Wednesday, October 14, 2009

Only in America

I share Heather MacDonald's question:

I keep waiting for the doughty advocates of “increasing health insurance competition by more government regulation” (that may or may not include a public option) to explain why insurance should not be available across state lines. Not only is this reform missing from Democrat proposals, the reason why it is missing remains completely off-stage. I’d like to hear some rationale for so limiting the insurance market, even if it’s a specious one.
Indeed. Why should this be? In what way is this justifiable in a civilized, law-bound society?

Digby wonders the same:
I can't think of a single reason why the insurers should keep their anti-trust exemption. In fact, it seems absurd that they had one in the first place ... Only in America could a group of corporations get away with holding a gun to the government's head and basically saying that any plan to regulate them will result in them raising prices so high their own customers won't be able to afford to buy their product anymore. The fact that their "product" is the difference between life and death isn't even mentioned.
Pricing people out of health care because they can, strong-arming Congress as though they're a coeval branch of government, deciding questions of life and death -- somehow, this is all part of the everyday work of a legal commercial enterprise.

3 comments:

Genghis Khan Politics said...

http://bit.ly/2RJA1

Single payer was what dems wanted in the first place, but they had to compromise for a public option because Obama said it's too drastic a change.

As regards to opening state lines, it's a nice conservative talk point, but it won't work. It will not lower the prices, as insurers in a given state will lose more customers than they gain.

where will all the insurance commissions and regulations at the state level go?

would the states have to negotiate binding bilateral agreements with all 50 states and us territories, or nationalize the administration of insurance?

Check me out on my political blog:

http://bit.ly/2RJA1

life insurance in Canada said...

Hello. Being a Canadian, I must agree the I don't understand the hassel, either. We have single payer system in Canada and most Canadians are very satisfied with it. We know exactly how much we pay and for what we pay. I understand that the health insurance reform is necessary as the situation is alarming now, but I don't understand why is it so difficult.
Wishing all the best,
Lorne

Dale said...

GKP and LIiC - you guys have some seriously weird screen names, but whatever. I appreciate the comments. ;-)

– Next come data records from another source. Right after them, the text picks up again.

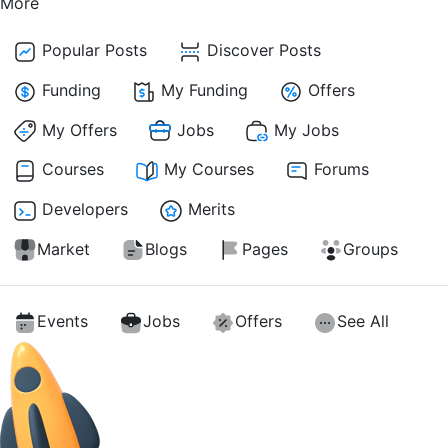
More
Popular Posts
Discover Posts
Funding
My Funding
Offers
My Offers
Jobs
My Jobs
Courses
My Courses
Forums
Developers
Merits
Market
Blogs
Pages
Groups
Events
Jobs
Offers
See All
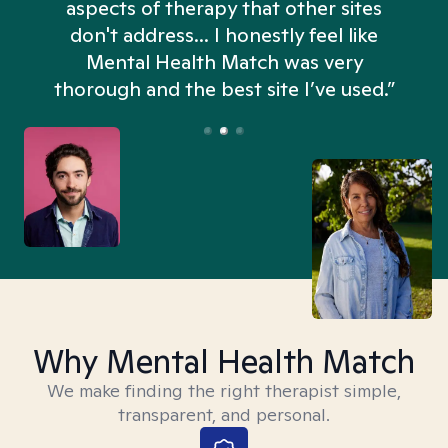
aspects of therapy that other sites
don't address... I honestly feel like
n
Mental Health Match was very
thorough and the best site I’ve used.”
Why Mental Health Match
We make finding the right therapist simple,
transparent, and personal.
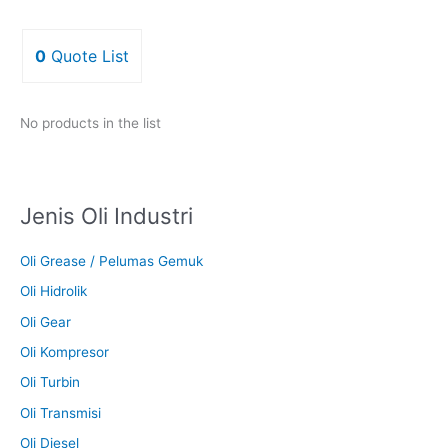
0
Quote List
No products in the list
Jenis Oli Industri
Oli Grease / Pelumas Gemuk
Oli Hidrolik
Oli Gear
Oli Kompresor
Oli Turbin
Oli Transmisi
Oli Diesel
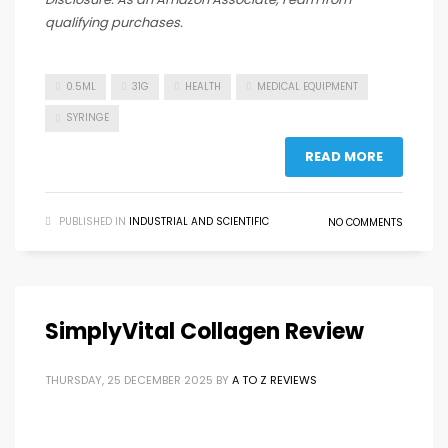
qualifying purchases.
0.5ML
31G
HEALTH
MEDICAL EQUIPMENT
SYRINGE
READ MORE
PUBLISHED IN
INDUSTRIAL AND SCIENTIFIC
NO COMMENTS
SimplyVital Collagen Review
THURSDAY, 25 DECEMBER 2025
BY
A TO Z REVIEWS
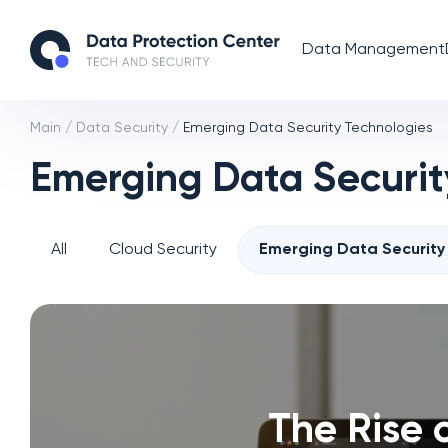
Data Management
Main
/
Data Security
/
Emerging Data Security Technologies
Emerging Data Securit
All
Cloud Security
Emerging Data Security
The Rise 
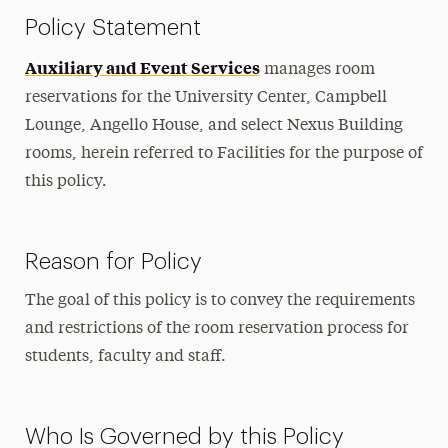
Policy Statement
Auxiliary and Event Services
manages room
reservations for the University Center, Campbell
Lounge, Angello House, and select Nexus Building
rooms, herein referred to Facilities for the purpose of
this policy.
Reason for Policy
The goal of this policy is to convey the requirements
and restrictions of the room reservation process for
students, faculty and staff.
Who Is Governed by this Policy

Obama is a chicken-shit to a surprising degree. Democrats are tragic as negotiators -- expressed in terms of car-buying, their approach is to propose $1 below the sticker price as their opening bid, because they figure that's a price they might get, they go into it assuming there's no possible way they'll get the car, they're hyper-aware of all the people telling them they shouldn't be buying a car, and they're terrified of not getting the car or upsetting anyone, especially the car salesman and the people who advised them not to buy a car.

From there, naturally, the price ratchets up as negotiations progress. The car salesman -- the GOP in this case -- just salivates and laughs to himself as he bids it up.

If human beings are alive in 150 years, they will marvel at the everyday practice of health insurance, and the politics around it, much as we today regard slavery. They will wonder what the fuck was wrong with us. I wish I knew.